Agreed! Sometimes students need to ‘get worse’ as they experiment and incorporate different aspects of their learning into what they can do already. However, the best teachers I’ve had (and know now) were able to intervene to make me aware of some points where I could improve. Their interventions were relevant, timely and personal. The so-so teachers just did stuff, and the students improved as they (or did not, as the case might be).

Prompt: I would hope that only 25% of work receives recorded formative feedback from the teacher

Response: Is 24% too little and 26% too much?

Why do these things have to be so specific? Why not simply let teachers judge for themselves what is appropriate and what is not, which will of course depend on many different factors.

You are right that 25% should only be seen as a ball-park figure. It intends to suggest that formative feedback (as recommended by the Black Report) should be rigorous, focussed and frequent (but not for all work). It certainly should be higher than 0%! I would love to see if a teacher could show me how music can mark formatively in a way that would inspire others to do the same. Five years ago I saw some practice in a genuinely quality school in my LEA that involved criteria-based student-responses and recording via audio (with the teacher giving verbal feedback). They were brilliant. They also marked books, too, although this was again criteria-based rather than flimsy comments like ‘I played more notes’.

Prompt: How is moderation possible in, say, music (especially when there is 1-2 teachers in the department)?

Why is it necessary? What does it achieve?

Are all teachers the same? Are all kids the same? – Should they be?

I have never heard this question asked about moderation, and I am surprised by that. I guess in English, a teacher is always judging a final piece holistically, and having to give different weightings to different factors (style and content) to give a final grade. I think moderation is important because there is continual pressure for students to achieve levels and grade in order to ‘prove’ that students are progressing. While this is somewhat antithetical to any artist (of which I consider great teachers to be artists!) it exists. That pressure can cause teachers to just give the grades needed to show progress regardless of whether the students have achieved that level of progress, or not.

Without trying to track improvement, there is a risk that students will be given the grades they need whether they have acquired the skills to justify those grades. Even with tracking improvement, there is a risk that teachers will doctor grades so the school doesn’t drop down the league tables, and recruitment doesn’t drop, and that funds won’t be lost, and that jobs won’t be threatened. According to AQA et al., everyone is doing it.

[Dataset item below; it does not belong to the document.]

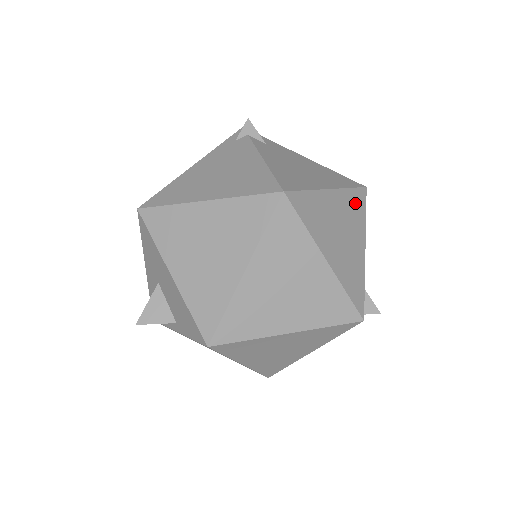
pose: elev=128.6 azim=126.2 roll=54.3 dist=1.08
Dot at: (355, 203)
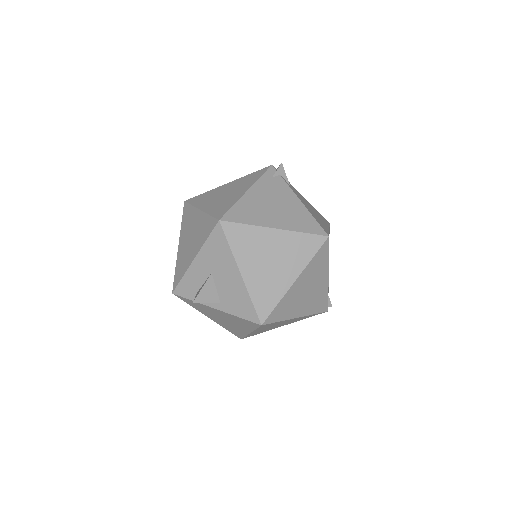
Dot at: occluded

However, although that might the rationale behind moderation, that isn’t the main benefit from doing it. Moderation compels teachers to reflect on how they might find points of judging where a student might have improved, or not. That isn’t to say all aspects of all subjects can and should be measured. Clearly they can’t. I don’t think they should. A student of mine recent asked me to correct the spelling of a poem about a recent family tragedy. Should I judge that poem on that? That isn’t its purpose. But I have seen teachers happy to just ‘do stuff’ with students without any insight as to why they are doing it. Needless to say, they are pretty defensive about any discussion about it: I wish they would ask the above questions instead.

And I have, rightly or wrongly, made a link between 0% recording of formative feedback with the teaching style of ‘just doing stuff.’

I’m not saying, of course, that teachers need to record their complex rationale for each lesson. The best teachers (apparently) don’t. I just expect that teachers should have a thorough idea of what they might expect from their pupils each lesson (from which the students should still be able to produce beyond or outside expectations).